The mother realized the changes might be caused by something more troubling than typical pre-teen behavior when she took the Darkness to Light Stewards of Children training offered through her church.
Her heart was pounding when she talked with her son about the red flag signs of withdrawal and anxiety she had noticed in the last few weeks.
The story of sexual abuse spilled out with tears streaming down her child’s face. It was a heartbreaking story of a trusted adult who took advantage of a position of power over him. The sexual abuse started slowly and was carefully planned out over a span of weeks.
The warning signs that an adult was taking advantage of the situation were clear. Her son received special attention, gifts, and trips from the adult who didn’t offer the same treatment to other children in the group. It seemed harmless to allow the trusted adult to spend more time with her son.

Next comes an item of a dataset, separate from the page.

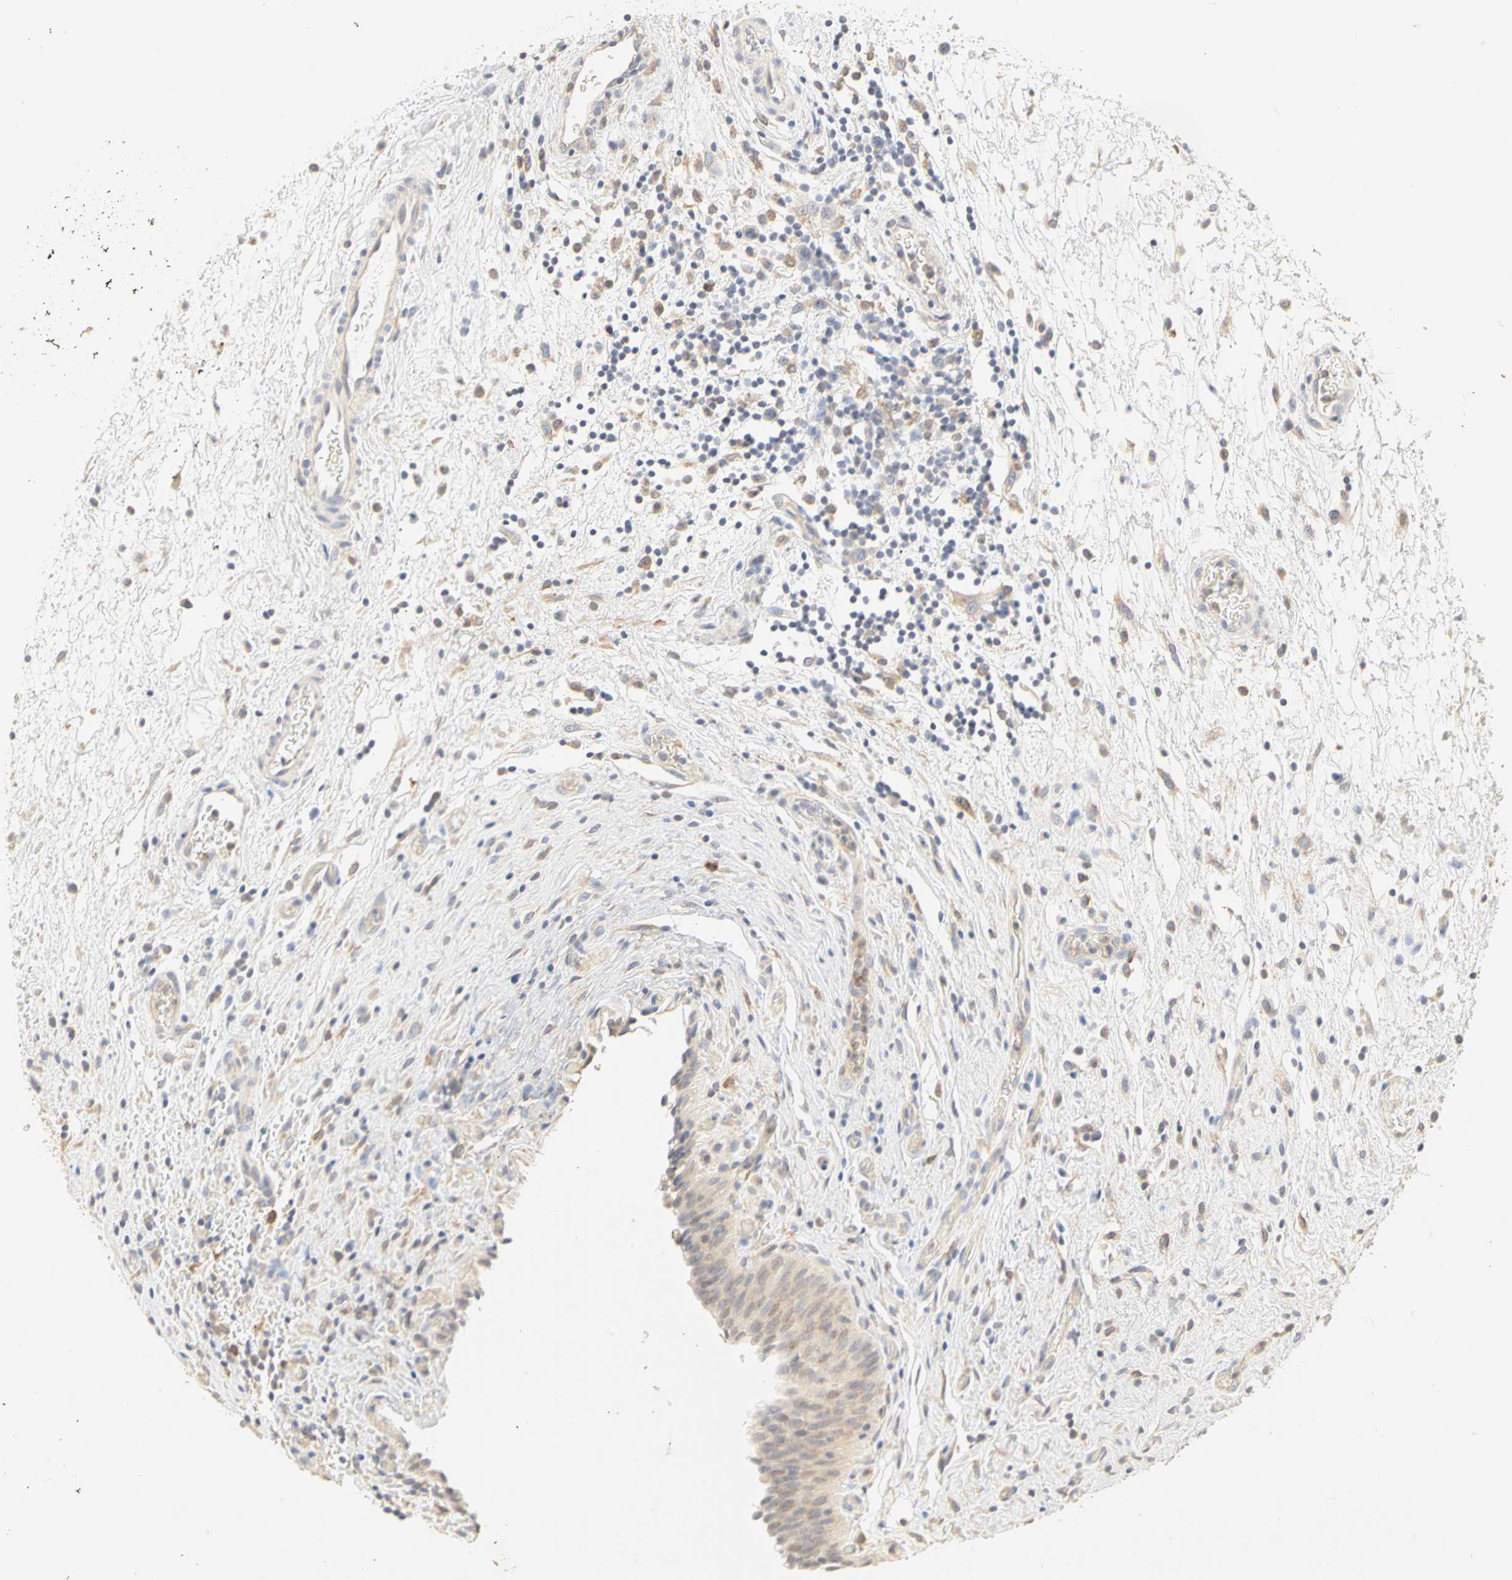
{"staining": {"intensity": "weak", "quantity": ">75%", "location": "cytoplasmic/membranous"}, "tissue": "urinary bladder", "cell_type": "Urothelial cells", "image_type": "normal", "snomed": [{"axis": "morphology", "description": "Normal tissue, NOS"}, {"axis": "topography", "description": "Urinary bladder"}], "caption": "Immunohistochemical staining of benign human urinary bladder shows weak cytoplasmic/membranous protein expression in approximately >75% of urothelial cells.", "gene": "GNRH2", "patient": {"sex": "male", "age": 51}}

It was during one of the alone moments behind closed doors that the sexual abuse started. Her son didn’t know how to explain what happened or how to stop the abuse from occurring again.
Can we talk?
As a community, we failed to protect this child. But it’s not too late for other children, and we can use this story to make choices to protect kids in our community.
Ending child sexual abuse starts by learning the facts and talking about the problem. Darkness to Light researchers say that 1 in 10 children are sexually abused before their 18th birthday. This makes child sexual abuse one of the most prevalent health problem facing children. It’s also the only health problem that is preventable.
We talk to our kids about the best way to wash their hands to prevent catching a cold, a problem that’s
not always preventable. But most of us don’t have age-appropriate and open conversations about personal safety.
People who sexually abuse children will take advantage of a child’s limited knowledge about appropriate boundaries and touch. Some children haven’t been told that it’s not OK for an adult to pull them onto their lap or snuggle together under a blanket.
Almost weekly, a new story breaks about a teacher, coach, babysitter or relative who has done an unspeakable thing to a child. In 90 percent of the cases, children who are sexual abuse victims know their abuser. This means you may know someone who is sexually abusing a child.
If you are in a youth-serving organization the rule to follow is simple: If you can’t observe an interaction taking place between an adult and a child or you can’t interrupt it, it shouldn’t be happening.
This rule gives the term “open door policy” a new meaning. Other good ideas include developing a code of conduct with specific details that prohibit one-on-one interaction between an adult and child.
Once the rules are established, it’s everyone’s responsibility to ensure they are followed. The developers of the prevention training discovered that offenders are rarely caught in the act of abusing a child, but they’re often seen breaking the rules.
“Talking about child abuse is a difficult subject for a lot of people,” said LeQuandra Ballen, director of child safety for the YMCA of the Triangle.
Ballen recommends we start supporting each other to do the right thing.
“You may have to take personal risks in redirecting an adult who’s crossed boundaries,” Ballen said.
“We need more people intervening to do what needs to be done to prevent child sexual abuse.”
The YMCA child abuse prevention initiative began in Chapel Hill in 2010 and expanded to Wake County over the summer. The goal is to train 35,000 volunteers by 2017. There is a similar goal for Orange, Durham and Chatham counties.
A child protection movement led by the YMCA has the possibility of making sexual abuse stories yesterday’s news.
“Can you imagine the impact of providing this training for the staff and volunteers of your organization?” Ballen asked. “The ripple effect of that would be incredible.”